K For Kashmir — Documentary Feature
Filmmaker Reaa Puri travels to her homeland of Kashmir to reconnect with her 90-year-old great grandmother. What she finds sparks a quest for answers about this contested land and her place in it.
Aliens in Eritrea — Narrative Feature
Everyone is an alien in the newly independent nation of Eritrea — the diaspora moving back home, the citizens who never left, and the visitors from outer space.
Theo Schear & Ruth Gebreyesus
Hard To Swallow — Documentary TV Series
Hard to Swallow follows Nigerian immigrant, chef, and writer Tunde Wey as he explores the social and political implications of the production and consumption of food across the globe.
Holder of the Sky — Documentary Feature
Holder of the Sky is a documentary film that tells the story of one tribe’s pursuit to take back their treaty territory in the face of longstanding racism and a lingering lust for their land — a story of colonization’s continuum in modern-day America.

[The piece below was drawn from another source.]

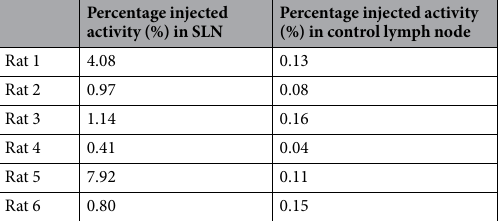
fat capsule. In panel B the total movement, i.e. the movement at all frequencies and with all phases, is overlaid as colour-code on the ultrasound B-mode image. Panel C shows the MMUS image. In this image, only pixels showing displacement with the same frequency and phase ( ± 0.35 radians) as the applied magnetic field are colour-coded and overlaid on the ultrasound B-mode image.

Have You Lost Your Mind Yet? — Documentary Feature
Xavier Dphrepaulezz is a 51-year-old survivor living his “third rebirth” as Fantastic Negrito, a two-time Grammy-winning bluesman making an album about the mental health crisis devastating his family and community in Oakland, CA. Have You Lost Your Mind Yet? follows his creative process, unraveling his personal journey and that of his loved ones as he searches for truth, reconciliation, and ultimately, healing.